## THINGS TO DO
1 – Answer these from the review:
(a) What does Alexander think the creature might hold the key to?
(b) Who comes to the Sea House with Michael's brother Jamie?
(c) What does the review call the heart of Gifford's novel?
2 – From the review, extract the passage between "In a past littered" and "of Ruth’s thoughts.", inclusive.
3 – Name every character in the story that the review mentions by name.

## SOURCE PASSAGE
In a story of romantic love—a love that steadily grows between Alexander and Moira while solidifying between Michael and Ruth—we learn much about the mythical siths and selkies, a niece fleeing an abusive, deranged benefactor, and a handsome, kindly Reverend who just happens to be obsessed by the news of the sighting of a mermaid, rumored to have washed up on the beach while still alive. Eyewitnesses attest to the existence of this “half-fish, half-human specimen,” and Alexander is convinced the creature might hold the key to some previously undiscovered branch of the evolutionary chain.

In a past littered with coverups and lost infants (and the search for the mysterious Selkie), Alexander thinks he has failed his parishioners and is haunted by his spiritual shortcomings. Ruth, meanwhile, searches for any books on the Selkie myth, “that odd little fable” that links her to her mother. The arrival of Michael’s brother Jamie and Jamie’s girlfriend, Leaf, ostensibly to help with remodeling the Sea House, seems at first to quench Ruth’s sudden claustrophobia and anxiousness. Still, like an unanswered question, the images of the dead infant remain at the very edge of Ruth’s thoughts.

While the heart of Gifford’s novel is the compelling mystery of the mermaid baby (in a revelation that is as beautiful as it is tragic), what really makes this novel such a memorable read is Ruth and Michael’s connection to the past and to Moira and Alexander. This adds a mystical, spiritual, almost sensual quality to the story in which the inner lives of the characters are suddenly made clear.

## EXERCISE DATA

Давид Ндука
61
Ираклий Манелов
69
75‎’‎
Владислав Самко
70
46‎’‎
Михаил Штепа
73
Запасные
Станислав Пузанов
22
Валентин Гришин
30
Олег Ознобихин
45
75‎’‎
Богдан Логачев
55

## TASK ANSWERS
1 –
(a) Some previously undiscovered branch of the evolutionary chain.
(b) Jamie's girlfriend, Leaf.
(c) The compelling mystery of the mermaid baby.

2 –
In a past littered with coverups and lost infants (and the search for the mysterious Selkie), Alexander thinks he has failed his parishioners and is haunted by his spiritual shortcomings. Ruth, meanwhile, searches for any books on the Selkie myth, “that odd little fable” that links her to her mother. The arrival of Michael’s brother Jamie and Jamie’s girlfriend, Leaf, ostensibly to help with remodeling the Sea House, seems at first to quench Ruth’s sudden claustrophobia and anxiousness. Still, like an unanswered question, the images of the dead infant remain at the very edge of Ruth’s thoughts.

3 – Alexander, Moira, Michael, Ruth, Jamie, Leaf